TESTO DELLA PAGINA:
━━━━

AVERSA – Ci sono voluti quasi tre anni per arrivare al rinvio a giudizio del personale del Nuovo Policlinico di Napoli sott’inchiesta per la morte della piccola Ayo Okesola, bimba di 4 anni, che non si è più risvegliata dopo un banale intervento di ernia ombelicale.

Omicidio colposo e falso ideologico è l’accusa di cui dovranno rispondere 3 medici, 2 infermieri e uno specializzando. Oltre alle responsabilità mediche, infatti, il pubblico ministero ha anche contestato il tentativo di alterare la cartella medica per cercare di coprire le eventuali responsabilità del personale del reparto di chirurgia pediatrica.

Il processo, però, dovrebbe iniziare soltanto il 6 marzo 2014. Un altro anno di dolore e sofferenza per il padre della bambina, Mobo, che, da quel maledetto aprile del 2010, non riesce a darsi pace per quanto accaduto e che non è disposto ad attendere un altro anno in silenzio.  La sua vita è stata duramente provata da due lutti gravissimi, poco prima della figlia, infatti, ha perso la moglie per le conseguenze di un cancro sviluppatosi in pochissimo tempo.

━━━━

ISTRUZIONI DEI COMPITI:
1. Indichi se ciascuna delle seguenti affermazioni concorda con l'articolo sulla morte di Ayo Okesola: (a) la bambina è stata sottoposta a un intervento per un'ernia ombelicale; (b) gli imputati sono quattro medici; (c) l'inizio del processo è previsto per il 6 marzo 2014. Per ciascuna risponda sì o no e citi testualmente le parole dell'articolo che lo stabiliscono.
2. Prosegua l'articolo sulla morte di Ayo Okesola, riprendendo subito dopo la sua ultima frase.

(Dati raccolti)
━━━━

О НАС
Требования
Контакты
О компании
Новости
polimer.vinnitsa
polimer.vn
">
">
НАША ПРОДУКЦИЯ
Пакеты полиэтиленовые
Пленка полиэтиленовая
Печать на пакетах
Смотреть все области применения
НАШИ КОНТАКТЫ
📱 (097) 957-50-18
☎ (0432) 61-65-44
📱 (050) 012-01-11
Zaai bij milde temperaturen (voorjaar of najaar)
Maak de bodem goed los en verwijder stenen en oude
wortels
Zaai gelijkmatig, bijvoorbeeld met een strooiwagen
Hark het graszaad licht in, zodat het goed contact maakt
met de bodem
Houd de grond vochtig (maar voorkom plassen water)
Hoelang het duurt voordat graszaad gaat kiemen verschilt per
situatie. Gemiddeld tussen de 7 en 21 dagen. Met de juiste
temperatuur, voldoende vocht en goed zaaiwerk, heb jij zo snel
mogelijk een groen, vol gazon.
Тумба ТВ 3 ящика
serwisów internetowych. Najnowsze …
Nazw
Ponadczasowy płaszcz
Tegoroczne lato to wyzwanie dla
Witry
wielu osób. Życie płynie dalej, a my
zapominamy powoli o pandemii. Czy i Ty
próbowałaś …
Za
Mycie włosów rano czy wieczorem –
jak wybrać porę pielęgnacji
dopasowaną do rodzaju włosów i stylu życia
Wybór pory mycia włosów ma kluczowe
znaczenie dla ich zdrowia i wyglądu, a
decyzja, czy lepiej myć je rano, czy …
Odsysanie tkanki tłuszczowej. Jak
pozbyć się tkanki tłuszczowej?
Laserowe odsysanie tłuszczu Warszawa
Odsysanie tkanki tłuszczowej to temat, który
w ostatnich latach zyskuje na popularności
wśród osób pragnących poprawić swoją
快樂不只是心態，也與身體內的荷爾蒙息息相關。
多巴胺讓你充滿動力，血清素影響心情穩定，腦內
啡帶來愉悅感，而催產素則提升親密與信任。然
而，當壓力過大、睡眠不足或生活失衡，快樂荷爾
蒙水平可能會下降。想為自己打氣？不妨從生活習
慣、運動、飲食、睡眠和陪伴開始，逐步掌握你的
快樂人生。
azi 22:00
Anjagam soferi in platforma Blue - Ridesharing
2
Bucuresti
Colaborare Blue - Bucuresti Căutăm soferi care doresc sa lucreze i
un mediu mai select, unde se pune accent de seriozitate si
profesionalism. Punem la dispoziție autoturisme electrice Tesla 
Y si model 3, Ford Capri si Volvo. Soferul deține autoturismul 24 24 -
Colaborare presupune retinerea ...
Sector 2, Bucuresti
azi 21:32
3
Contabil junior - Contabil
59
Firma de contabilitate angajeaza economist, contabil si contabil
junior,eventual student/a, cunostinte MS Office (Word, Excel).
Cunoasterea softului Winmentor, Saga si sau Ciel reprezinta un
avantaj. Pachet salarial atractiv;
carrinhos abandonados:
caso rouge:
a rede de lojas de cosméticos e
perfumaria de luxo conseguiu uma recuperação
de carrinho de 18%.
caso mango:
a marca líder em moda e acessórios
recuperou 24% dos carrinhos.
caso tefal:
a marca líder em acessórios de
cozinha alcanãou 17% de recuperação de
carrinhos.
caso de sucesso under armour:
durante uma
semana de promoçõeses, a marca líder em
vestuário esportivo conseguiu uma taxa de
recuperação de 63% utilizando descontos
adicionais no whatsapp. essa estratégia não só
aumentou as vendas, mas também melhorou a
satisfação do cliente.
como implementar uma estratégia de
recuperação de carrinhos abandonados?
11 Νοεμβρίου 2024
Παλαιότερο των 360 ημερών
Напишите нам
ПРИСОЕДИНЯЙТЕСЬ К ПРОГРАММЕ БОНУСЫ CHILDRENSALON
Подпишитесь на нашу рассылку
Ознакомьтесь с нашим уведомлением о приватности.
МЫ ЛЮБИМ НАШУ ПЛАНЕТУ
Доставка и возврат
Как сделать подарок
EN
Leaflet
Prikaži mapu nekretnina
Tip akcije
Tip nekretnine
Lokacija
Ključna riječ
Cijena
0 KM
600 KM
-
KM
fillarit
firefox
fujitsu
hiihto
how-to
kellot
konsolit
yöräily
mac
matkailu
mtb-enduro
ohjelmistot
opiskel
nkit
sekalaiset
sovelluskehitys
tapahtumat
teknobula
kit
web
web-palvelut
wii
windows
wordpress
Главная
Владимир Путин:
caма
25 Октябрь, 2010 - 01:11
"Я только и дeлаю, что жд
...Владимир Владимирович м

━━━━

RISPOSTE AI COMPITI:
1.
(a) Sì: «dopo un banale intervento di ernia ombelicale».
(b) No: «3 medici, 2 infermieri e uno specializzando».
(c) Sì: «dovrebbe iniziare soltanto il 6 marzo 2014».

2.
“Abbiamo presentato un’istanza per anticipare l’udienza – ci spiega l’avvocato di parte Alfonso Quarto – siamo in attesa della decisione del giudice. Siamo soddisfatti per l’esito dell’udienza preliminare, che ha visto il rinvio a giudizio di tutti gli imputati e la costituzione di parte civile”.

Mobo ha dalla sua parte la consulenza tecnica sull’autopsia firmata dai professionisti Abruzzese, Perna, Renda e Tarsitano dove si attesta che la piccola Ayo morì per un arresto cardiaco dovuto ad una paralisi dei muscoli respiratori: “indotta sia dalla via di accesso dell’ago spinale D12 decisamente alta, sia dal dosaggio della marcaina (10 mg) al posto dei 5 mg utili”.

“L’intervento  – si legge ancora – poteva ben essere posto in essere con un’anestesia locale o con un’anestesia generale e non trova alcuna motivazione la scelta di un’anestesia spinale che esponeva la paziente ad un rischio spropositato rispetto alla modestia dell’intervento chirurgico.  Dopo l’intervento la paziente fu trasferita dalla sala operatoria al proprio letto ove non fu mai monitorata dall’anestesista e di lì a poco si verificò il crollo delle condizioni cardiorespiratorie ed il decesso.  Ciò premesse, riteniamo che si debba ravvisare colpa professionale dell’anestesista per imperizia sia per la scelta del tipo di anestesia, sia per l’errata via d’accesso D12, sia per la somministrazione di un elevato dosaggio di marcaina e per negligenza per non aver  monitorato adeguatamente il post operatorio”.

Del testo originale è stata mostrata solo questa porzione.